2. The Girl Next Door - Limo Scene
The girl next door, a romantic comedy about a high school senior who falls in love for the first time with the girl next door (see what they did there?), but finds the situation becoming complicated after he learns that she is a former pornographic actress. Let’s talk about the limo scene. After a montage of the students and their new porn actress friends successfully pull off a stunt at their prom, the main characters have sex in the back of the limo. With slowed footage, close ups of impassioned kissing set to David Grey’s This Years Love, I almost always forgot this intimate love scene, that made me desperate to lose my virginity, was happening in the back of a car with a driver who was 100% watching. Watching this scene again as an adult, I wonder what it must be like for penis owners to lose their virginities and also kinda makes me want car sex because, how good is car sex?! I don’t even care if there is a driver watching. You can skip the slow-mo laughing, popping champagne bottle montage and get straight to the sex by skimming to 1:00.
3. 8 mile – Factory Scene
How can you talk about angsty adolescents and sexual awakenings in the naughties without talking about 8 mile?! I am not going to break the scene down like I did with the other three as if this listicle is a year 12 film and tv class assignment. It’s a fkn hot scene and is 100% responsible for any kinks I may or may not have for public sex. Skip them yamming on (I did) to 1:00 for the sex.
R.I.P. Brittany Murphy
4. Strictly Ballroom – The Inconceivable Sight (Perhaps, Perhaps, Perhaps)
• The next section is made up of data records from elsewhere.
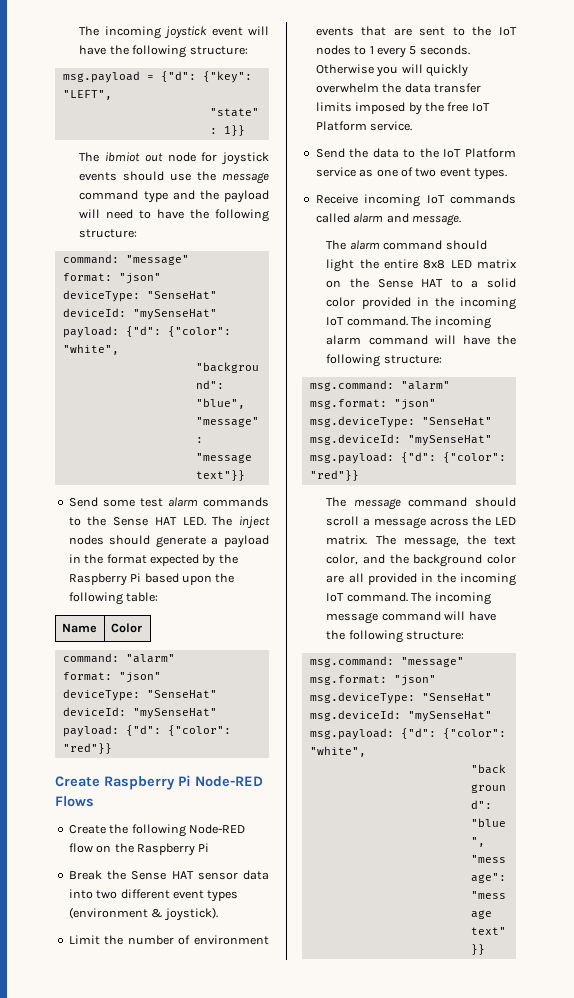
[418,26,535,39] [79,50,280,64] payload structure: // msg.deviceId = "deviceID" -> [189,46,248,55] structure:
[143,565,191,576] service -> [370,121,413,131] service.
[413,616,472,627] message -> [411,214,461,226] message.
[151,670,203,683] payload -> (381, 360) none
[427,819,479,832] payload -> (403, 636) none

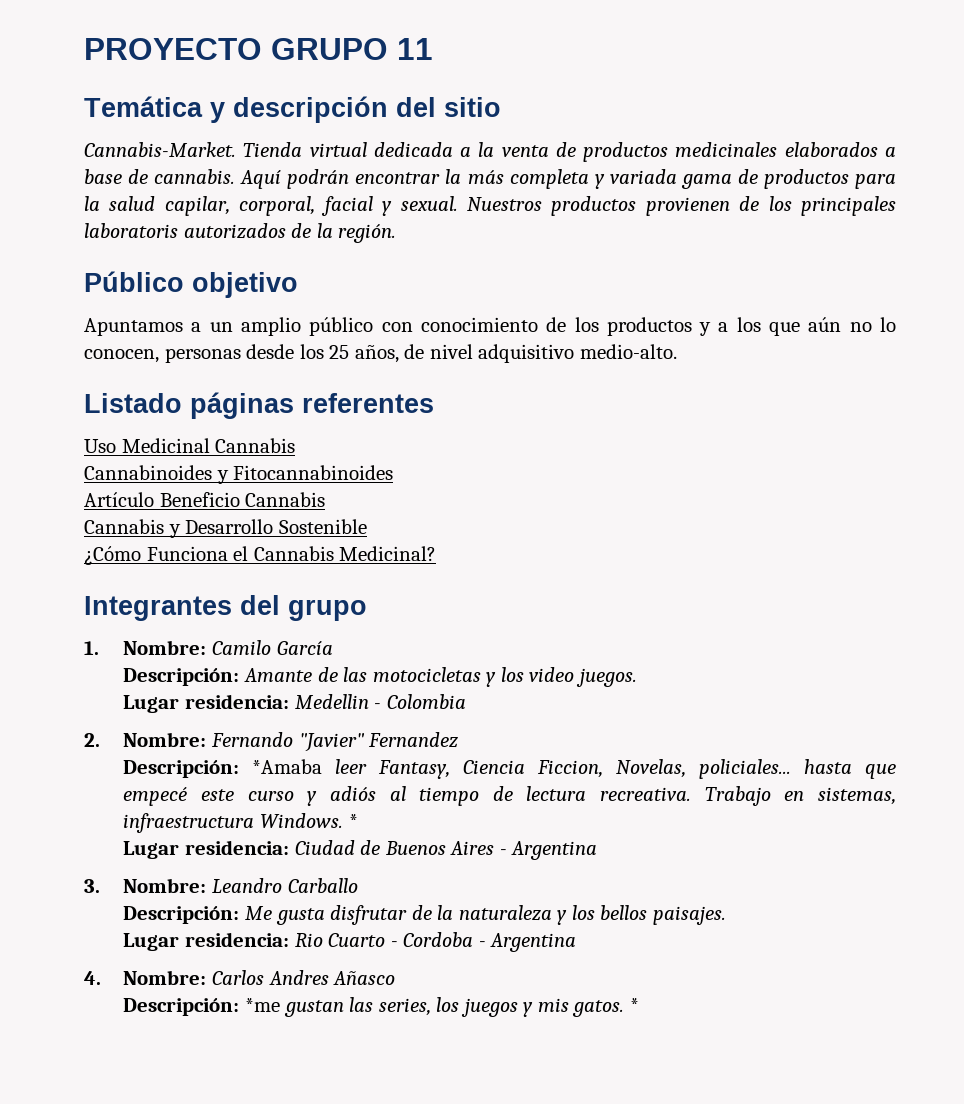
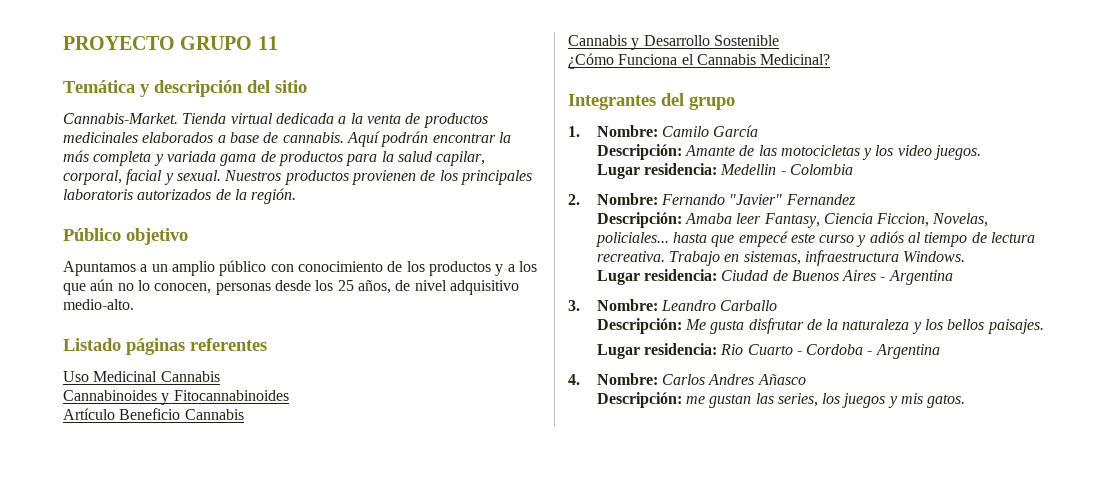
[252,759,323,774] *Amaba -> [684,213,732,224] Amaba
[348,814,358,828] * -> (966, 256) none
[244,998,280,1012] *me -> [685,396,705,404] me
[629,998,639,1012] * -> (966, 401) none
I saved the best till last! If you’re thinking, what could affect your views of hot sex more than b rabbit fuggin in a factory? Well, I’ll tell you friends. A dance scene. Strictly Ballroom is one of my top 5 favourite movies of ALL TIME (!!!) and I had to put it last because I know that I will now spend 3 hours on youtube watching clips until I decide to actually just put the movie on…
Strictly Ballroom is a romantic comedy is about the dreams of youth and ultimate fulfilment. It tells a story of love and conflict of two young people fighting for artistic freedom against a repressive regime. Baz Luhrmann is my favourite director, and this piece of cinematic magic was his directorial debut. This flick has no sex (apart from a weird couple of seconds of Barry Fife and Charm) but ‘The Inconceivable Sight’ scene, a dance scene, to me, is so intimate it literally makes my stomach flutter. To give some context, Scott is bailing on Fran, a beginner, for Tina Sparkle, a champion, because it’s his dream to win the Pan Pacific Grand Prix. Fran is a fucking angel but after making a comment to Scott suggesting she will never be good enough, Scott, watching Fran watch Tina, takes her hand and they begin to dance. I AM DEAD. To be with that person who makes the world around you disappear?! Omg stop. To skip to the dance, jump to 1:02, but to hear some incredible 1992 Australian accents, which I swear were stronger back then, watch from the beginning.
Seriously, every time I would see the Kings Cross Coca-Cola sign, a big nostalgic smile would spread across my face. And I bet ‘big coca’ just fucking love that.
Bonus round
Casper made my heart hurt.
It is no secret that I want to fuck a ghost. Like, seriously, who wouldn’t? But my spectrophilia didn’t come from Casper. Casper gave me my first glimpse of romanticised unhealthy obsession that I would very soon came to crave. “Can I keep you?”. Yes, I am yours.
Casper taught me to love, but the spectrophilia came from, rather upsettingly, Scary Movie 2…. I know… I don’t want to talk about it.
Lastly, shout out to Cary Elwes as Robin Hood and The Man In Black, and Disney for drawing sexy lions and that fuckin’ fox Robin Hood. Don’t @ me, you know at least one Disney character that made you feel funny in the groin.